Dominic was not the sort of boy who stood out at school. You wouldn't notice him. Not top in Latin, the subject he loved, not best at football. He was just another boy about the place, like many others who attended the first Salesian school founded in Turin by his contemporary and teacher, John Bosco.
John Bosco was the person of big things.
Today, there are more than 3,000 Salesian schools in 127 countries around the world, from primary and secondary to university.
The name Salesian derives from St. Francis de Sales whose writings about the devout life had influenced John Bosco in his studies for the priesthood.
The first school founded by John in Italy was little more than a shed. 'The Pinardi Shed' so named after the property's wealthy landowner.
Mr Pinardi had ambitions but little luck in becoming an opera singer. John Bosco invited Mr Pinardi to lead his boys in sung Mass in exchange
for the use of Mr Pinardi's large barn which John Bosco later would convert into a school for 'the wild boys of Turin' as Mr Pinardi had frequently called them.
John Bosco knew how to get things done. The Pinardi Shed became the inaugural Salesian College; Dominic Savio one of its first Salesian pupils.
Today at the Vatican, a statue of Dominic Savio is set above all others built inside the largest cathedral, St Peter's Basilica in Rome.
Dominic overlooks the altar from the highest height. Standing alongside him, a memorial of his teacher John Bosco.
Together, the exemplary pupil stands with the exemplary teacher. The pair speaks of education. And, of course, of faith.

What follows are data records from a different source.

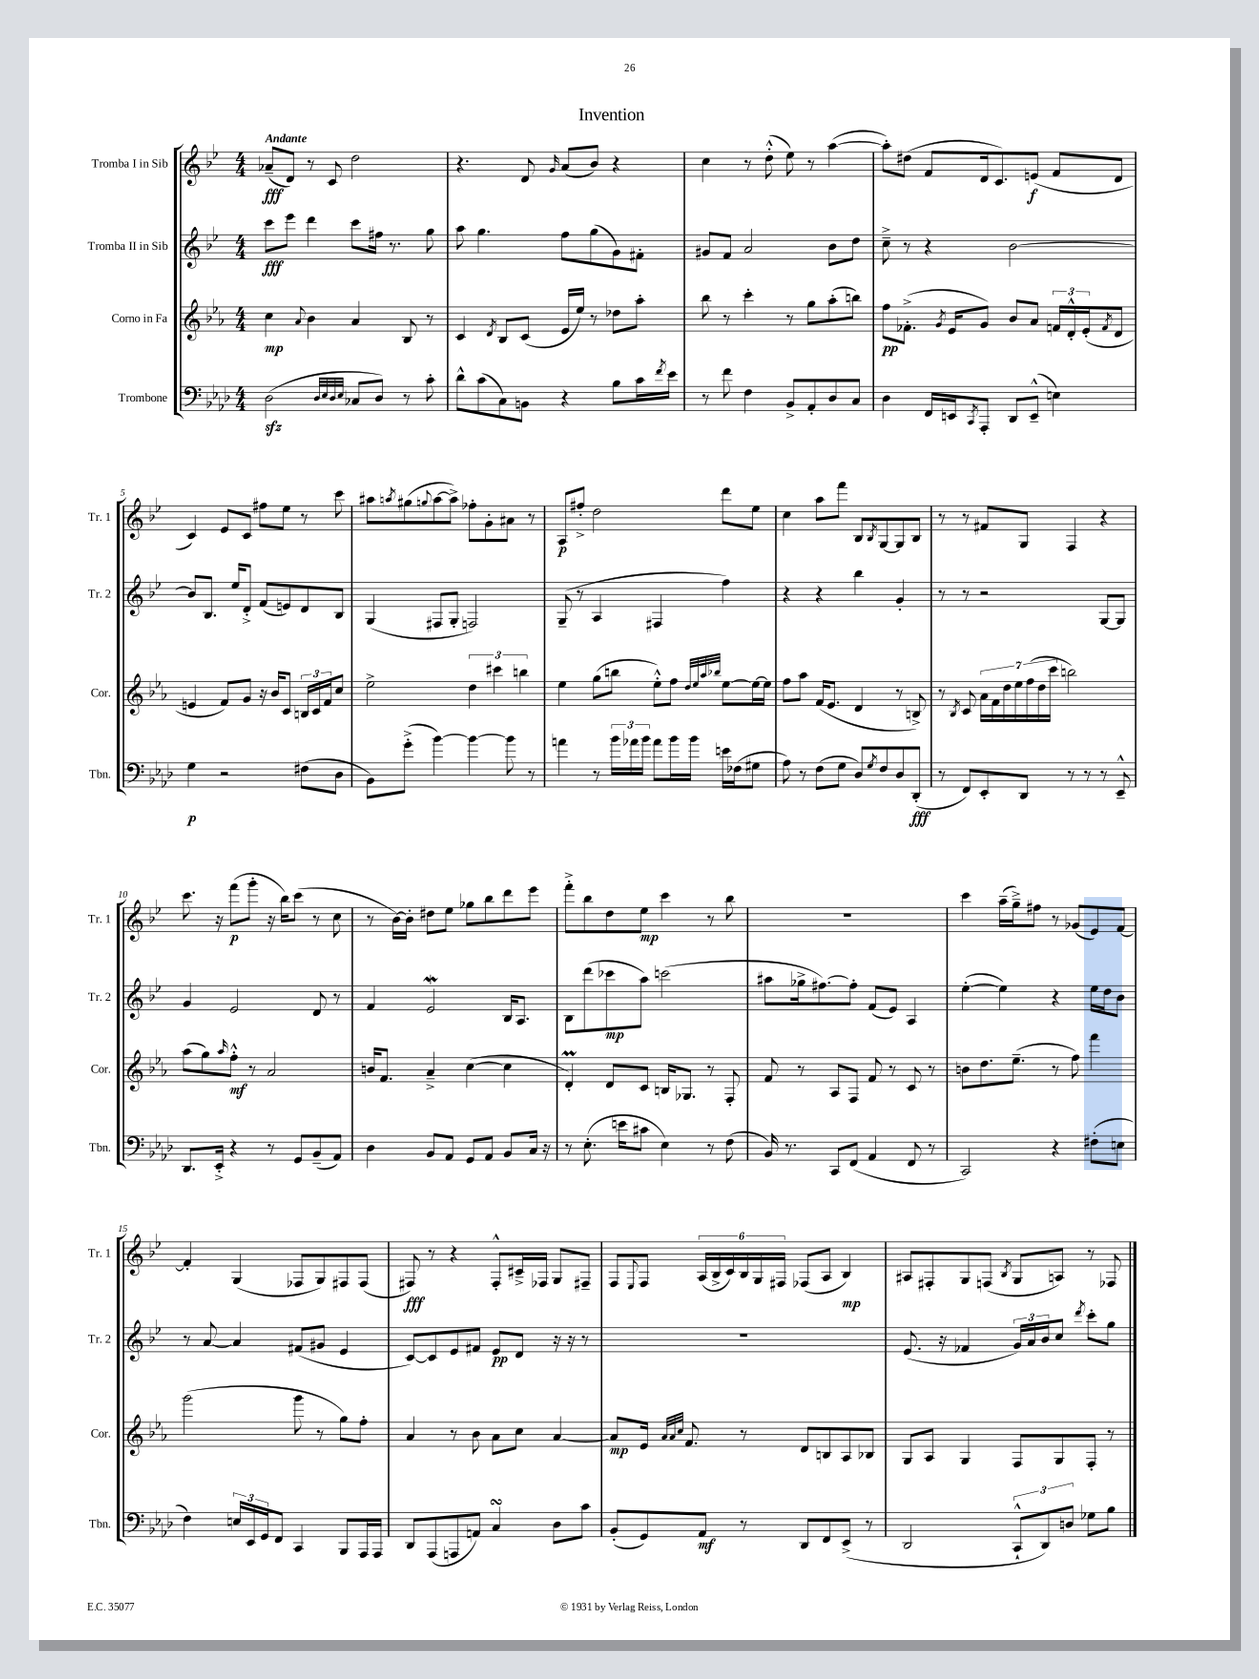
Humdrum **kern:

**kern	**kern	**kern	**kern
*staff4	*staff3	*staff2	*staff1
*clefF4	*clefG2	*clefG2	*clefG2
*k[b-e-a-d-]	*k[b-e-a-]	*k[b-e-]	*k[b-e-]
*M4/4	*M4/4	*M4/4	*M4/4
(2D-	4cc	8ccc	(8a-~
.	.	8eee-	8d)
.	8qqa-	.	.
.	4b-	4ddd	8r
.	.	.	8c
32qqD-	.	.	.
32qqE-	.	.	.
32qqD-	.	.	.
32qqE-	.	.	.
8C-	4a-	8ccc	2dd
8D-)	.	16ff#	.
.	.	8.r	.
8r	8B-	.	.
8c'	8r	8gg	.
=	=	=	=
8d-^^	4c	8aa	4.r
(8c	.	4.gg	.
.	8qd	.	.
8C)	8B-	.	.
8BB	(8c	.	8d
.	.	.	16qqg
4r	16e-	8ff	(8a
.	16ee-)	.	.
.	8r	(8gg	8b-)
8B-	8dd-	8g)	4r
16c	8aa-'	8f#'	.
8qf	.	.	.
16e-	.	.	.
=	=	=	=
8r	8bb-	8g#	4cc
8f	8r	8f	.
4F	4ccc'	2a	8r
.	.	.	(8dd'^^
8BB-^	8r	.	8ee-)
8AA-'	8gg	.	8r
8D-	(8aa-'	8b-	([4aa
8C	8bb)	8dd	.
=	=	=	=
4D-	8ff	8cc~^	8aa'])
.	(8.f-'^	8r	(8dd#
16FF	.	4r	8f
.	8qg	.	.
16EE	16e-	.	.
8qCC	.	.	.
8AAA-'	8g)	.	16d
.	.	.	8.c)
8DD-	8b-	[2b-	.
(8EE~^^	8a-	.	(8e
4E)	24f	.	8f
.	24d'^^	.	.
.	(24e-'	.	.
.	8qf	.	.
.	8d	.	8d
=	=	=	=
4G	4e	8b-]	4c)
.	.	8.B-	.
2r	8f)	.	8e-
.	.	16ee-	.
.	8g	8d'^	8c
.	16r	(8f	8ff#
.	16b-	.	.
.	8c	8e)	8ee-
(8F#	24B	8d	8r
.	24c	.	.
.	24f	.	.
8D-	8cc	8B-	8ccc
=	=	=	=
8BB-)	2ee-^	(4G	8aa#
.	.	.	8qaa
(8g'^	.	.	(8gg#
.	.	.	8qqgg
[4b-)	.	8F#	[8aa
.	.	8G'	8aa^])
4b-_	6dd	2F)	8ff-'
.	.	.	8g'
.	6ccc#	.	.
8b-]	.	.	8a#
.	6bb	.	.
8r	.	.	8r
=	=	=	=
4a	4ee-	(8G~	8A
.	.	8r	8ff#'^
8r	(8gg	4A	2dd
24b-	8bb	.	.
24a-	.	.	.
24b-	.	.	.
8a-	8ee-'^^)	4F#	.
16b-	8ff	.	.
16b-	.	.	.
.	32qqdd	.	.
.	32qqee-	.	.
.	32qqaa-	.	.
.	32qqbb-	.	.
16e	[8ee-	4ff)	8ddd
(16F-	.	.	.
8G#	16ee-_	.	8ee-
.	16ee-]	.	.
=	=	=	=
8A-)	8ff	4r	4cc
8r	8aa-	.	.
(8F	(16f	4r	8aa
.	8.e-	.	.
8G	.	.	8fff
8D-)	4d	4bb-	8B-
8qG	.	.	8qB-
8F	.	.	[8G
8D-	8r	4g'	8G]
(8DD-'	8B^)	.	8B-
=	=	=	=
8r	8r	8r	8r
.	8qB-	.	.
8FF)	8c	8r	8r
8EE-'	28a-	2r	8f#
.	28f	.	.
.	28dd	.	.
.	28ee-	.	.
8DD-	.	.	8G
.	(28ff	.	.
.	28dd	.	.
.	28ccc	.	.
8r	2bb)	.	4F
8r	.	.	.
8r	.	[8G	4r
8EE-~^^	.	8G]	.
=	=	=	=
8.DD-	(8aa-	4g	8.ccc
.	8gg)	.	.
16EE-'^	.	.	16r
.	16qqaa-	.	.
4r	8ff'^^	2e-	(8fff
.	8r	.	8ggg'
8r	2a-	.	16r
.	.	.	16bb-)
8GG	.	.	(8ccc
(8BB-~	.	8d	8r
8AA-)	.	8r	8cc
=	=	=	=
4D-	16b	4f	8r
.	8.f	.	.
.	.	.	[16b-)
.	.	.	16b-']
8BB-	4a-~^	2e-	8dd#
8AA-	.	.	8ee-
8GG	([4cc	.	8gg-
8AA-	.	.	8bb-
8BB-	4cc]	16B-	8ddd
.	.	8.A	.
16C	.	.	8eee-
16r	.	.	.
=	=	=	=
8r	4d')	8B-	8fff'^
(8.E-'	.	(8ddd	8bb-
.	8d	8ccc-	8dd
16e	.	.	.
8c#	8c	8aa)	8ee-
4E-)	16B	(2ccc	4ccc
.	8.G-	.	.
8r	8r	.	8r
(8F	8F'	.	8bb-
=	=	=	=
16BB-)	8f	8aa#	1r
8.r	.	.	.
.	8r	16gg-^	.
.	.	[8.ff#)	.
8CC	8A-	.	.
(8FF	8F	8ff#']	.
4AA-	8f	(8f	.
.	8r	8e-)	.
8FF	8c	4A	.
8r	8r	.	.
=	=	=	=
2CC)	8b	([4ee-'	4ccc
.	8.dd	.	.
.	.	4ee-])	(16aa~
.	(8.ee-~	.	16gg~^)
.	.	.	8ff#
4r	8r	4r	8r
.	8ff)	.	(8g-
(8F#'	4fff	16ee-	8e-)
.	.	16dd	.
8E	.	8b-	[8f
=	=	=	=
4F)	(2ggg	8r	4f']
.	.	[8a	.
24E	.	4a]	(4G
24EE-	.	.	.
24GG	.	.	.
8FF	.	.	.
4CC	8ggg	(8f#	8F-
.	8r	8g#	8G)
8BBB-	8gg)	4e-	8F#
16AAA-	8ff'	.	(8F#
16AAA-	.	.	.
=	=	=	=
8DD-	4a-	[8c)	8F#)
(8AAA-	.	8c]	8r
8AAA	8r	8e-	4r
8AA)	8b-	8f#	.
4C	8a-	8e-	8F#'^^
.	8cc	8d	16c#~^
.	.	.	16F-
8D-	[4a-	16r	8G
.	.	16r	.
8c	.	8r	8F#~
=	=	=	=
(8BB-'	8a-]	1r	8F
.	.	.	8qqE-
8GG)	16e-	.	8F
.	32qqa-	.	.
.	32qqa-	.	.
.	32qqcc	.	.
.	8.f	.	.
8AA-	.	.	(24A
.	.	.	24B-^
.	.	.	24c)
8r	8r	.	24B-
.	.	.	24G
.	.	.	24F#
8DD-	8d	.	(8F-
8FF	8B	.	8A
(8EE-^	8A-	.	4B-)
8r	8B-	.	.
=	=	=	=
2DD-	8G	(8.e-	8A#
.	8A-	.	8F#'
.	.	16r	.
.	4G	4f-	8G
.	.	.	(8F
.	.	.	8qB-
12CC`^^	8F	24g)	8G
.	.	24a	.
12DD-)	.	24b-	.
.	8G	8cc	8A)
12D	.	.	.
.	.	8qddd	.
8G-	8F'	8ccc'	8r
8B-	8r	8gg	8F-
==	==	==	==
*-	*-	*-	*-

Dominic leaves us with a mystery.
His 'Vision of England' written a few weeks before his death prevails, wrapped in an enigma — because Dominic did not know of England.
He was not taught about England; he did not speak English and, for all we know, he may never have heard English spoken, nor did he ever
leave his hometown, save to walk each day from home to school. And his new school was confined locally to his region.
In translation, this is what Dominic wrote:
I saw a vast plain covered with people and over them hung a dense cloud.
The people were walking about in great numbers, like men who did not know where they were going.
I heard a voice nearby say, 'This is England.' I was about to question whoever said this, when a figure
in white vestments and holding aloft a flaming torch advanced towards this great multitude.
As he approached, the clouds rolled back before the torch
until at last the people stood in a clear light as if it were noon.
Scholars argue, but some hold no more suitable words could any pupil utter in their lifetime to their teacher but a simple "Thank you".
They say that Dominic's vision heralded to John that his new Salesian Order would not be confined to Italy but would spread around the world; its next step to England.
Indeed, as it turned out, to smog-covered industrial Oxford of the 1960s from where Saint Dominic Savio heard those words spoken by boys at play around him in the quad.
The Salesian expansion has caught some well-known names.
Pope Francis is a past pupil of the Salesian College in Buenos Aires.
When as pontiff he says Mass from the magnificent sanctuary of St. Peter's and looks upward, he catches a glimpse of Dominic.
Francis brings to mind the days he started his own priestly journey as a teenager in Argentina.
Pope Francis knows that his own classmates still say of him, as all Salesians say of Dominic, "he was just another boy in class with us at school".